Data Start Marker

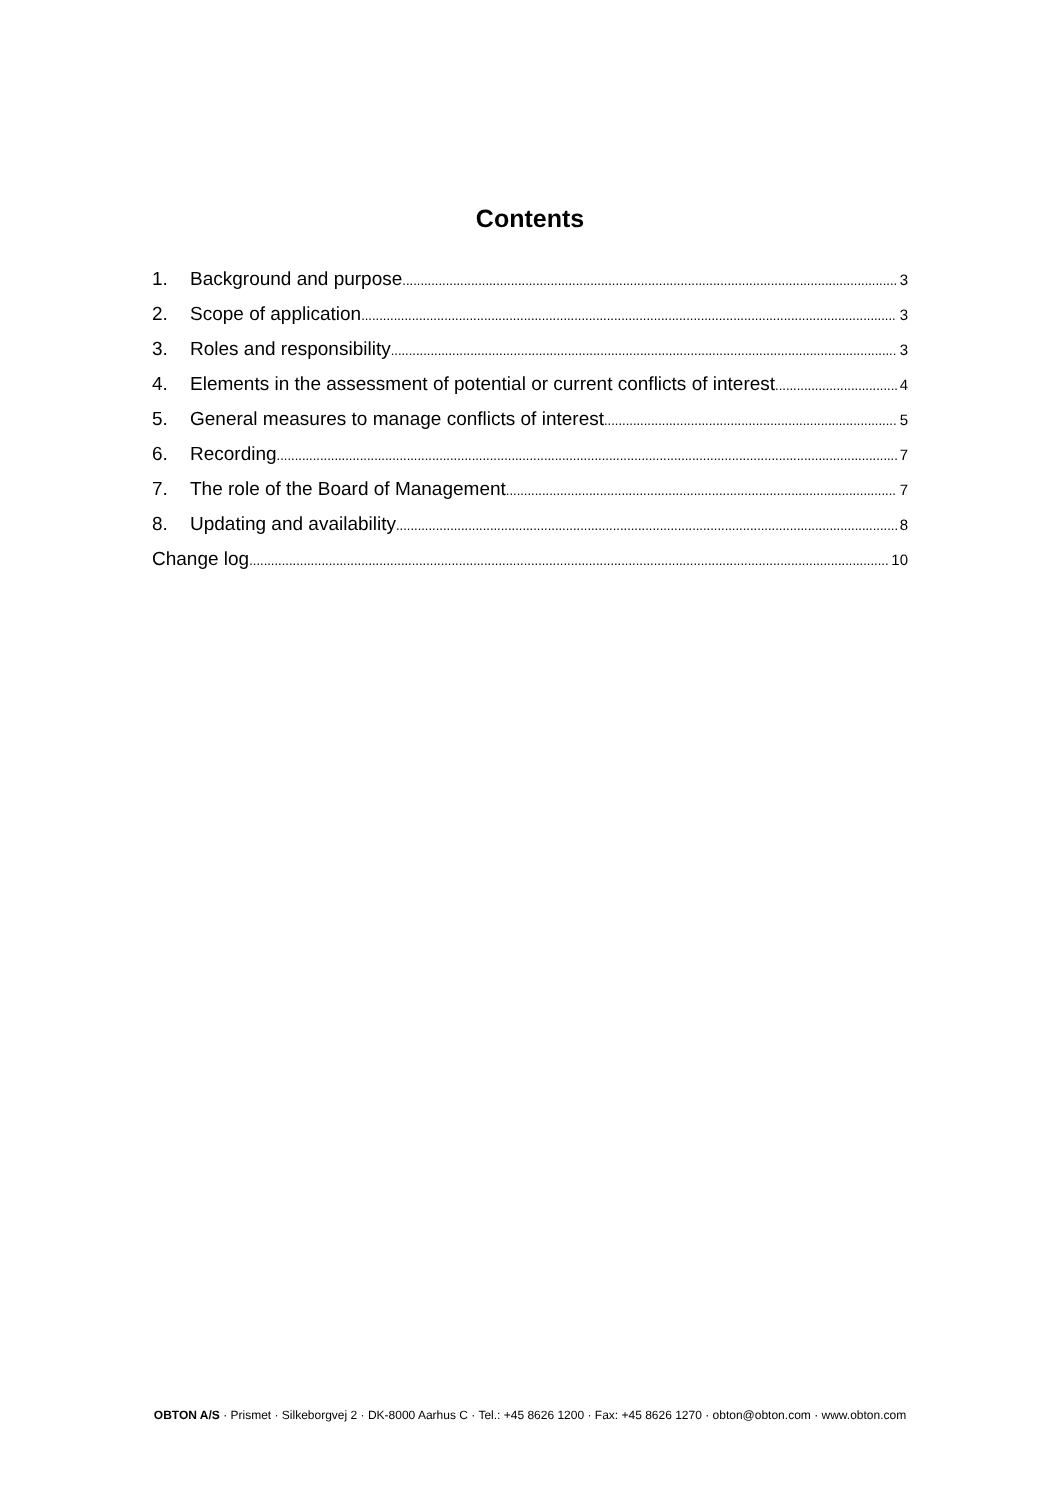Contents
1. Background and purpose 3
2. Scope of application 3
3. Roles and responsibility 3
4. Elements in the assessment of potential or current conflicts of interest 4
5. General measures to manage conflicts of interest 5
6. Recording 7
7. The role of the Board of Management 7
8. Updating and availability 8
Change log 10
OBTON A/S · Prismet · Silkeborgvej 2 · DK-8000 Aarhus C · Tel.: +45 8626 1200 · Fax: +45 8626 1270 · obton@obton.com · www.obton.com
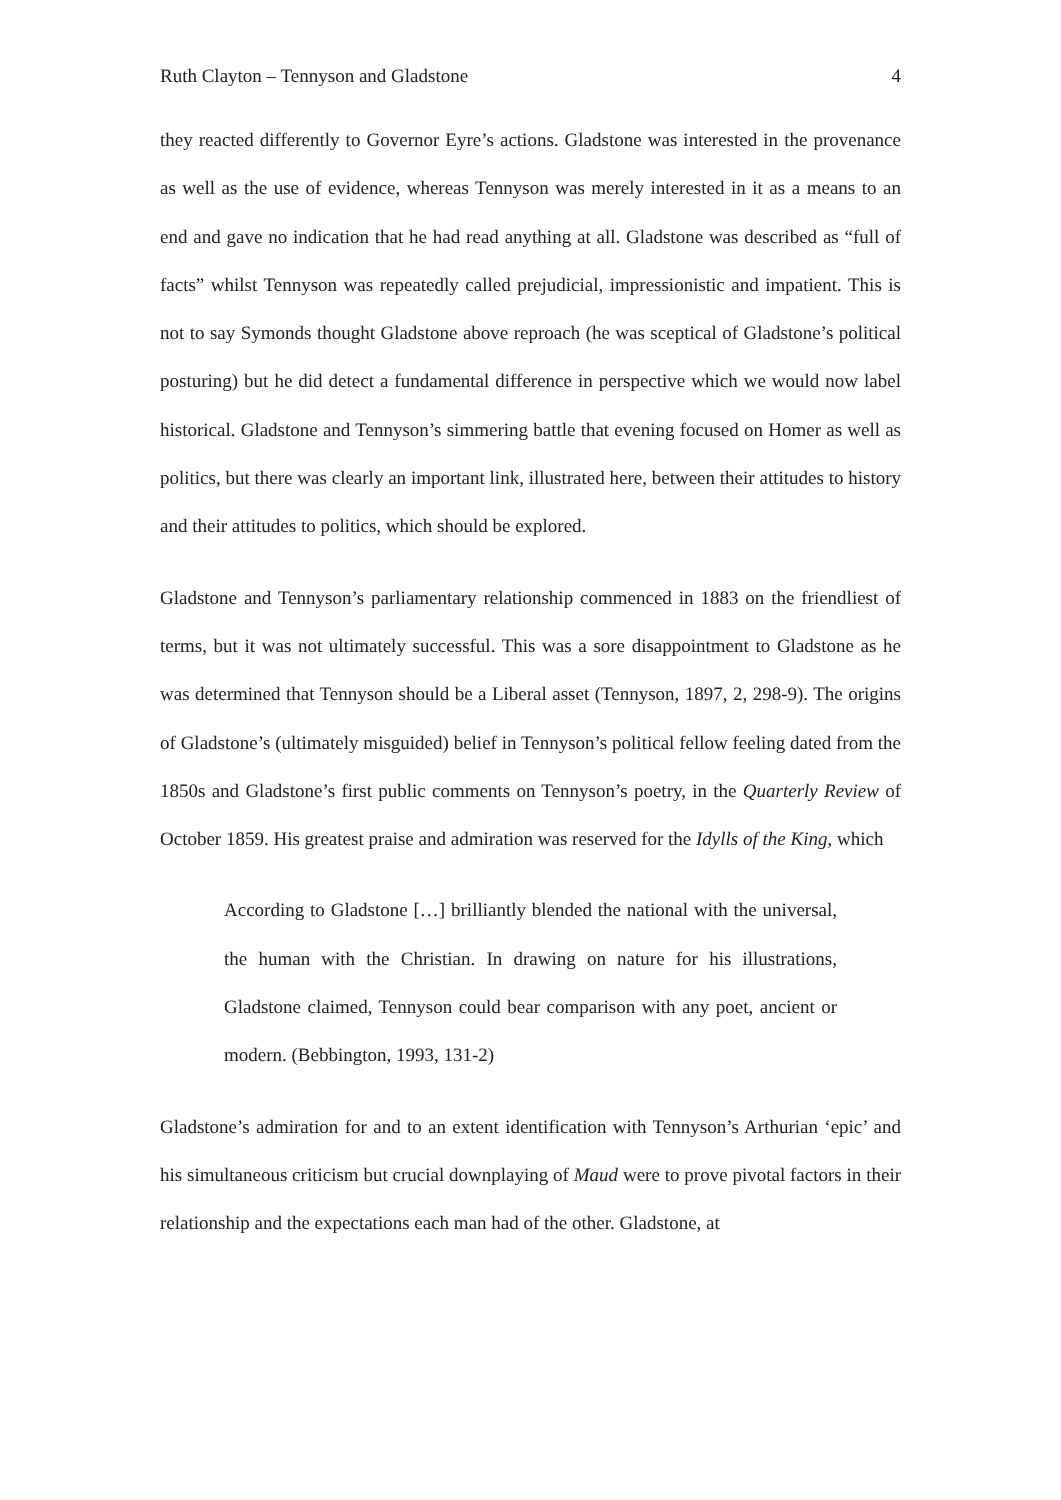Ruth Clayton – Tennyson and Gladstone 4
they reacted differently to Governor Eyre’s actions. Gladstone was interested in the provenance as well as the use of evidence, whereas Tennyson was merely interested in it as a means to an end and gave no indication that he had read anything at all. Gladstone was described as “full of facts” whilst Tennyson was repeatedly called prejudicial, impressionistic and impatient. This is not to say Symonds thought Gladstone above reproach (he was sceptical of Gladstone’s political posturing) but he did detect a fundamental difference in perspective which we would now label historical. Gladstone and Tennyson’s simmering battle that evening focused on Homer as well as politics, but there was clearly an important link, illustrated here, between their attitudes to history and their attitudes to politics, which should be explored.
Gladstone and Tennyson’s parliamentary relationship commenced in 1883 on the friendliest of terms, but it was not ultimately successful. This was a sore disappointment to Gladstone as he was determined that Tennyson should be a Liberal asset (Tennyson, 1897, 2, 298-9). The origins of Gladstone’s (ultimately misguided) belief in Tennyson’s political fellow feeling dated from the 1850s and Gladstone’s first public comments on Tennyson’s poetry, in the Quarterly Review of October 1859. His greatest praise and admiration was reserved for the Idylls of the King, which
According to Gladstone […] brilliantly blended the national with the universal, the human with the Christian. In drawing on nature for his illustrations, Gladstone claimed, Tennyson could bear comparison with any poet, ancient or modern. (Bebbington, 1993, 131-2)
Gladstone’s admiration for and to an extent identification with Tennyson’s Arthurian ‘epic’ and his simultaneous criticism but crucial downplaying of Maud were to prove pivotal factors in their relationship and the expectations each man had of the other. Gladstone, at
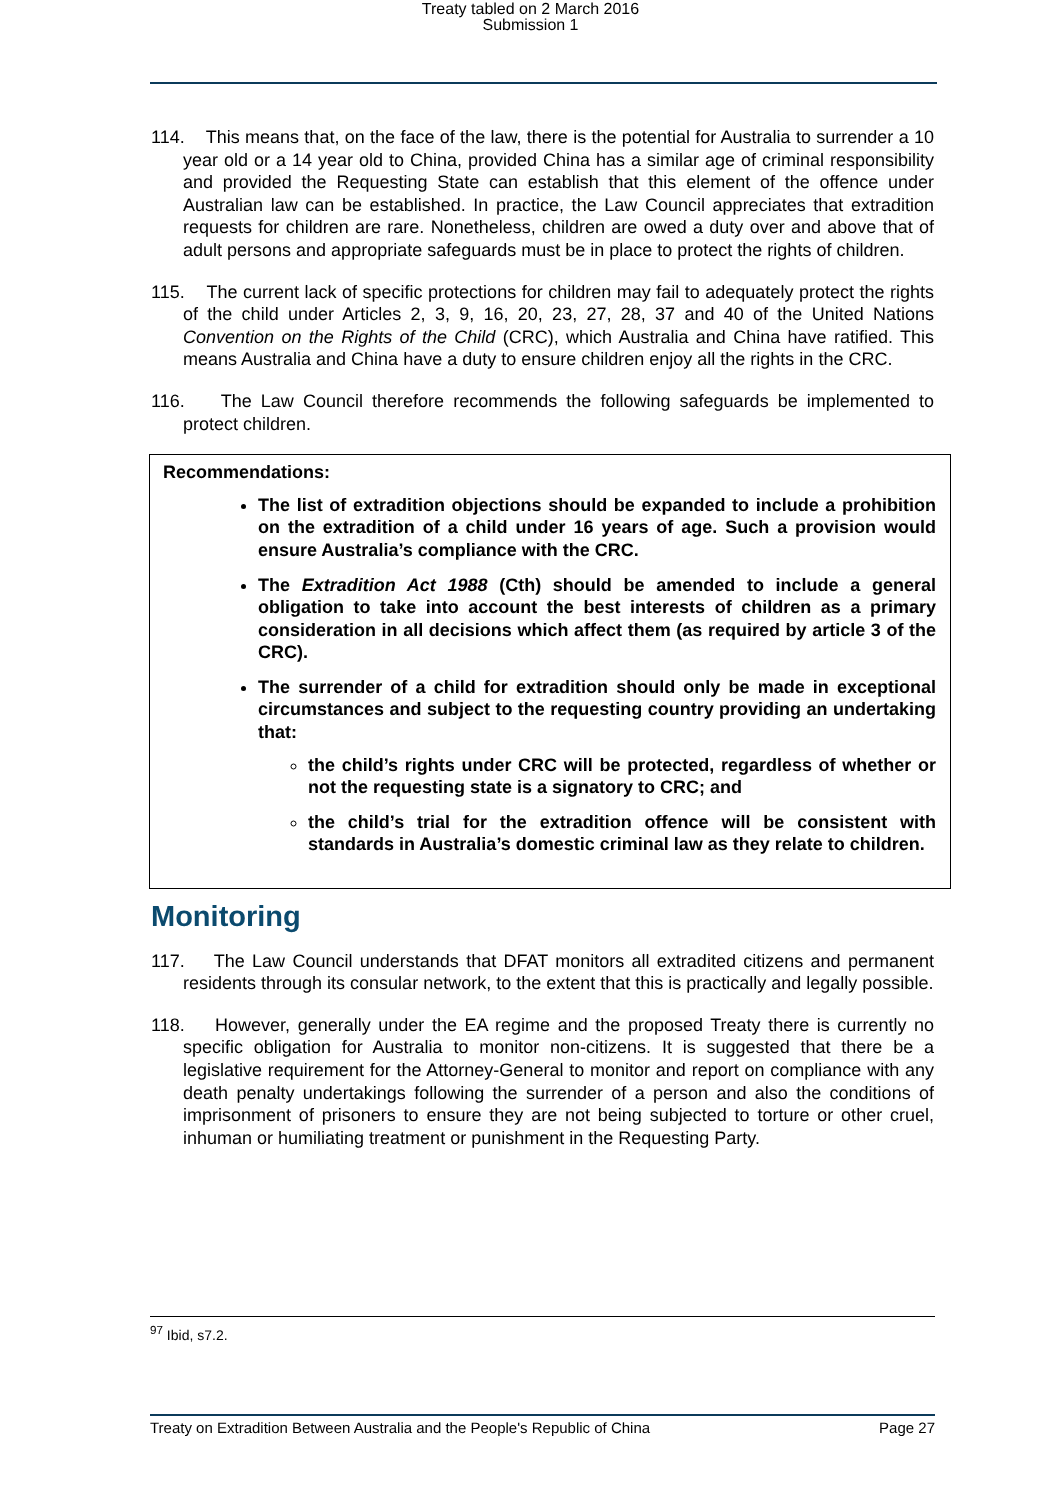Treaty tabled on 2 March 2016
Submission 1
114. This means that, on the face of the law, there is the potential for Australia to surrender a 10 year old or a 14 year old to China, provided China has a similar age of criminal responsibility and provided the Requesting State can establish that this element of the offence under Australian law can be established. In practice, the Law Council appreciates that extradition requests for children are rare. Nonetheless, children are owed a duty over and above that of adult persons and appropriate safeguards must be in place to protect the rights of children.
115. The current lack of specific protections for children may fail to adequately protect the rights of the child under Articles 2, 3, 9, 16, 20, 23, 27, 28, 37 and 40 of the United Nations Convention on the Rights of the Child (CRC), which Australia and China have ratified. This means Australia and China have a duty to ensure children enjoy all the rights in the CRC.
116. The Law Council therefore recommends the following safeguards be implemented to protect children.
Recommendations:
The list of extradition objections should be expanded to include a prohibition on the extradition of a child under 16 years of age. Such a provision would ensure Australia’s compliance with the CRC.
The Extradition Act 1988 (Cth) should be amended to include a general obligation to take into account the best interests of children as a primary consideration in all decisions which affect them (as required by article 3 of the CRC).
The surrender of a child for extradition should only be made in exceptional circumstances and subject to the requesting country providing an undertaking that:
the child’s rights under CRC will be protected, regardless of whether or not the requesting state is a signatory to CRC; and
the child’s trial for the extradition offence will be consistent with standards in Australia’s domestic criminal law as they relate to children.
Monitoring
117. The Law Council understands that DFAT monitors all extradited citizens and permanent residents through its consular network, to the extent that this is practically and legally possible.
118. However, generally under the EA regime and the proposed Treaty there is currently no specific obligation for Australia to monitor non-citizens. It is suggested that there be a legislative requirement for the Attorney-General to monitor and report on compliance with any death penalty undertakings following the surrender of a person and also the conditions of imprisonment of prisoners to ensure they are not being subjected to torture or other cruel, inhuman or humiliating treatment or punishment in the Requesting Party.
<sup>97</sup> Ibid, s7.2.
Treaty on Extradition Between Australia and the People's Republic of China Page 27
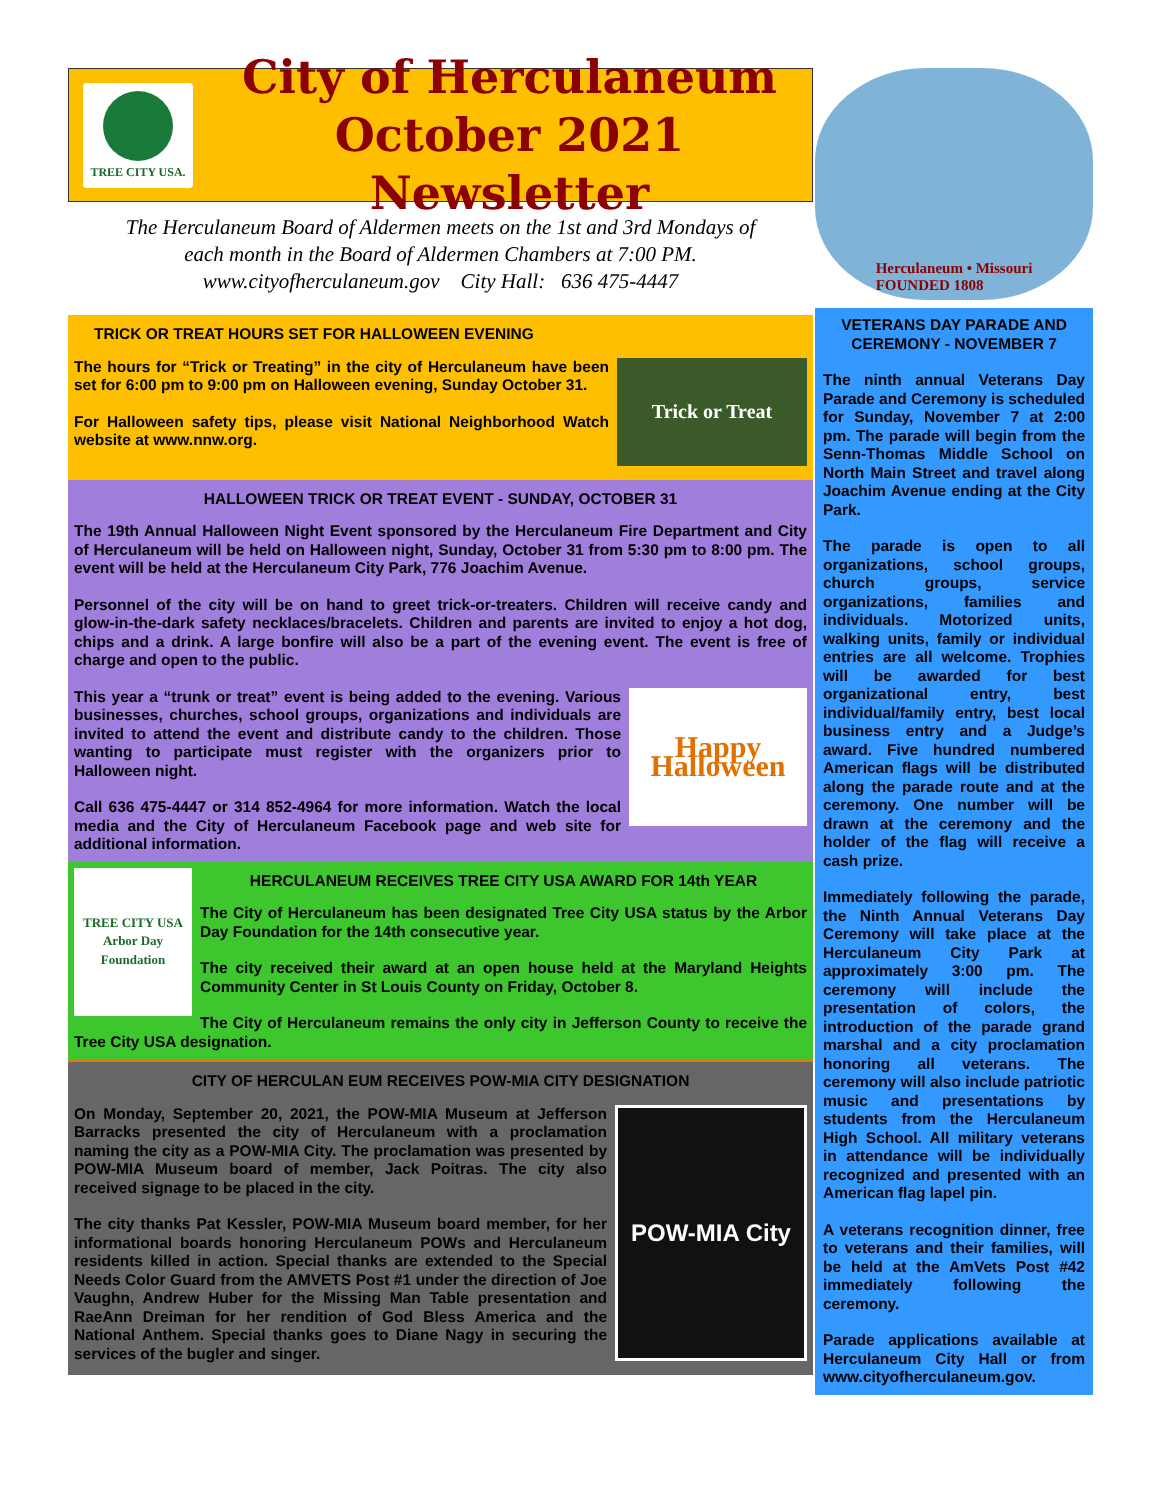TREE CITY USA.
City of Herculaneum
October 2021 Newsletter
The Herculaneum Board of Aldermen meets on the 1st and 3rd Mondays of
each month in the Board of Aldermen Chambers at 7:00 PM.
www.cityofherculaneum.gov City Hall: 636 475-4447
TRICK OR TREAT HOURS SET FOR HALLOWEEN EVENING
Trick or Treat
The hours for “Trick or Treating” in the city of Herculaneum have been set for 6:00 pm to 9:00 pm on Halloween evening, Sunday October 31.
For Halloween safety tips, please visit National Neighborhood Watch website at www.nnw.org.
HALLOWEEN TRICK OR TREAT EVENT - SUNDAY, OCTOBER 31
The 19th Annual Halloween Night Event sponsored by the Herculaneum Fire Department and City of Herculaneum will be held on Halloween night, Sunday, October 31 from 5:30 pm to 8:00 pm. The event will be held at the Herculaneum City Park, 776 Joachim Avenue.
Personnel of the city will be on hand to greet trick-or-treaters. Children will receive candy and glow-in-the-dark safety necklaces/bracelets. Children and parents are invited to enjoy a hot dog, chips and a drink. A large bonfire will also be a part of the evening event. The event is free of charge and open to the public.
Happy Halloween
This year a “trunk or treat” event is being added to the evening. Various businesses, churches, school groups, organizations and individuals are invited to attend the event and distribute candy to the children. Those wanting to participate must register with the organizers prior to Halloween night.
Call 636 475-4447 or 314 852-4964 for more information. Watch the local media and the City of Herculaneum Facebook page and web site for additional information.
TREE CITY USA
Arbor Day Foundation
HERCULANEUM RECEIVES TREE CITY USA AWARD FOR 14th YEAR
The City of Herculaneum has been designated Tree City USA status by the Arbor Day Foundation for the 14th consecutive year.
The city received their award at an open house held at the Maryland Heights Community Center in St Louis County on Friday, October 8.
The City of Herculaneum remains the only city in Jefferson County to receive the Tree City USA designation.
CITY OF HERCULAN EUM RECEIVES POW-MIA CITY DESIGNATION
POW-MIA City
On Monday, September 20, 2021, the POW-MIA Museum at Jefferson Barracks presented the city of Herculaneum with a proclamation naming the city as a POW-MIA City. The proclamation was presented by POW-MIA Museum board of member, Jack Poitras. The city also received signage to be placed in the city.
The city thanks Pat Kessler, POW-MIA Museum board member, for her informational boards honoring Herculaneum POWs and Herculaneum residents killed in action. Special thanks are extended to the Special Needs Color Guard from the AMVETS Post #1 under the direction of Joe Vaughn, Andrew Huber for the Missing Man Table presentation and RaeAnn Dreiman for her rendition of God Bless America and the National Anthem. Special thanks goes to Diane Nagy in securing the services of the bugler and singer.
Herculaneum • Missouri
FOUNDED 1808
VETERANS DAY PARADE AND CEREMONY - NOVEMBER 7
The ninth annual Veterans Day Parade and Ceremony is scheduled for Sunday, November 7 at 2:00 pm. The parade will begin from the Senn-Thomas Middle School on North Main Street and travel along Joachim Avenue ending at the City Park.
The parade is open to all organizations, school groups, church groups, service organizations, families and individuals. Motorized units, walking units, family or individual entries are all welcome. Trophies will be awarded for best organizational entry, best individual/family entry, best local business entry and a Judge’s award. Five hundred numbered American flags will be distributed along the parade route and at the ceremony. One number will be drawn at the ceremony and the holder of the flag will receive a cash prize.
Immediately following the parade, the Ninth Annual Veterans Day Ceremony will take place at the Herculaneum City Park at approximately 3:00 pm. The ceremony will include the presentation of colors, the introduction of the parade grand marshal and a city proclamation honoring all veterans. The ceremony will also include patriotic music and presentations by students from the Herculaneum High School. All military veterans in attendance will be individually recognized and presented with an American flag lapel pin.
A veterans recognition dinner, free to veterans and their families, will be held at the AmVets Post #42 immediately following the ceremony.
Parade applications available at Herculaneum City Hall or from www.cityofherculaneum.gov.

Data End Marker

> Job
Beginning at the line with "The Extradition Act" and ending at the line with "117. The Law", reproduce each line of the data above exactly, and add no other lines.

> Completed task
The Extradition Act 1988 (Cth) should be amended to include a general obligation to take into account the best interests of children as a primary consideration in all decisions which affect them (as required by article 3 of the CRC).
The surrender of a child for extradition should only be made in exceptional circumstances and subject to the requesting country providing an undertaking that:
the child’s rights under CRC will be protected, regardless of whether or not the requesting state is a signatory to CRC; and
the child’s trial for the extradition offence will be consistent with standards in Australia’s domestic criminal law as they relate to children.
Monitoring
117. The Law Council understands that DFAT monitors all extradited citizens and permanent residents through its consular network, to the extent that this is practically and legally possible.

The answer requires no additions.